As noted in the section above, the t-test formula is:
\[t = \frac{\bar{x}_1 - \bar{x}_2}{SE}\]
We can describe this another way:
\[t = \frac{\text{Effect}}{\text{Error}}\]
The effect is the difference between the two groups. We’ve measured this in terms of effect size. If we want to find an effect, we want to make the effect as strong as possible. This means making the difference between the two groups as clear as possible. From a research point of view, we want to make the characteristic that divides the two groups as obvious as possible.
The second characterisic is error. To make t bigger, we want to make the error smaller. Error is measured by \(\frac{s}{\sqrt{n}}\) and there are two ways to make this smaller. First, we can reduce \(s\) or the standard deviation. This is done by making our experiment as controlled as possible. The last way is by increasing \(n\). Bigger \(n\) leads to bigger t-statistics and make it more likely that an effect is significant.
What does this mean to you? When designing an experiment, do the following: 1. Make your effect as big as possible. Make it as clear as possible what you are testing. For instance, if you are testing the effect of red ink versus blue ink, make sure the participants see a lot of red ink and a lot of blue ink. Sometimes a manipulation has to be subtle so that participants don’t catch on to the experiment, but making manipulations as obvious as possible helps make experiments more likely to work 2. Reduce error. Try to make sure you reduce as many sources of error as you can. 3. Use large sample sizes. Try to use as many people as you can in order to test an experiment. Generally, you should have at least 30 participants in a study, unless you have a strong reason not to.
11.6 Doing two-sample t-tests in R
T-tests in R are very simple and use the same t.test()
command we used for one-sample t-tests. There are two ways of doing this, depending on how you set up your data. Imagine I have a dataframe that looks like the following:
GroupA | GroupB |
---|---|
1 | 3 |
3 | 4 |
5 | 8 |
6 | 2 |
2 | 13 |
3 | 15 |
I could put this into R using the following notation:
GroupA = c(1,3,5,6,2,3)
GroupB = c(3,4,8,2,13,15)
d = data.frame(GroupA,GroupB)
To do a t-test comparing the groups, I would use the t-test command. If my data are set up where I am comparing two different columns, I would do the following commands. However, I have to tell R if it is a paired-samples or independent samples t-test.

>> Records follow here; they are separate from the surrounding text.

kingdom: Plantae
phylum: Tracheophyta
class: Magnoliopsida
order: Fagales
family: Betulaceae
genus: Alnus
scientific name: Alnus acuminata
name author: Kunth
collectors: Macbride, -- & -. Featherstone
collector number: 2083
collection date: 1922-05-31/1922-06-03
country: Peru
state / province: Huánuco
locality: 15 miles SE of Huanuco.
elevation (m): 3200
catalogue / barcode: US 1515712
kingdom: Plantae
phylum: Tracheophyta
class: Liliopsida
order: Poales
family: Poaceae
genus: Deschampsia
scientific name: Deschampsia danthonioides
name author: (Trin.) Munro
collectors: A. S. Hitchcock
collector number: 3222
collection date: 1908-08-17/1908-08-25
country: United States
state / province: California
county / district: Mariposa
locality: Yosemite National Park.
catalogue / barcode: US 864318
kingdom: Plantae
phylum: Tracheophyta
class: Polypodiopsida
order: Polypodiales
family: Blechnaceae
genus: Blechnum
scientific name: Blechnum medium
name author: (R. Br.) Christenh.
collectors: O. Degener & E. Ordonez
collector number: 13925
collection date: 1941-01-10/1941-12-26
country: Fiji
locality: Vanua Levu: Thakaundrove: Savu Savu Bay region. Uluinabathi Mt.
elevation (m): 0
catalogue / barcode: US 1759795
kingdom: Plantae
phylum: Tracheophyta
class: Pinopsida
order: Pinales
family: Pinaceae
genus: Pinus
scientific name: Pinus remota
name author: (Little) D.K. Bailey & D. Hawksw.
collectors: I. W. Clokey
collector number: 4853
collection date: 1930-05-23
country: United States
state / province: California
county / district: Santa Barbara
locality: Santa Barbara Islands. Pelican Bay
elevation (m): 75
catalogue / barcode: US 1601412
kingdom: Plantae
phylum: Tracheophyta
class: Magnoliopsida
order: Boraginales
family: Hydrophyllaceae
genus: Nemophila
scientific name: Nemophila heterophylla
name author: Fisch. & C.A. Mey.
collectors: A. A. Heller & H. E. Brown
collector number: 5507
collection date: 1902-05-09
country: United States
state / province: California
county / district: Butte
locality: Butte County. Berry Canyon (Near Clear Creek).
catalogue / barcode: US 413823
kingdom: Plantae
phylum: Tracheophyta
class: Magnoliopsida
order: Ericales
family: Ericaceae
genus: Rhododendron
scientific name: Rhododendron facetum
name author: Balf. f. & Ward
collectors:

In the commands below, assume I have two vectors or columns, one named A and one named B.
For the paired samples t-test:
t.test(A, B, paired = T)
For the independent samples t-test:
t.test(A, B, paired = F)
In the example given here, if I wanted to do a paired samples t-test, I would type:
t.test(d$GroupA, d$GroupB, paired = T)
And if I wanted to do an independent samples t-test, I would type:
t.test(d$GroupA, d$GroupB, paired = F)
If I do this, (for the paired samples t-test), I will get the following output:
##
## Paired t-test
##
## data: d$GroupA and d$GroupB
## t = -1.652, df = 5, p-value = 0.1594
## alternative hypothesis: true difference in means is not equal to 0
## 95 percent confidence interval:
## -10.64999 2.31666
## sample estimates:
## mean of the differences
## -4.166667
11.7 Summary
After doing this chapter, you should be able to know and/or do the following:
- Know what two-sample mean claims are and when to do them. Also know what the difference is between a paired and independent-samples t-test.
- Know how to apply null hypothesis testing to two-sample mean claims
- Know how to calculate a two-sample t-test by hand, whether it is a paired or independent-samples test.
- Know some ways to increase t-statistics in order to make experiments more powerful
- Know how to calculate two-sample t-tests in R.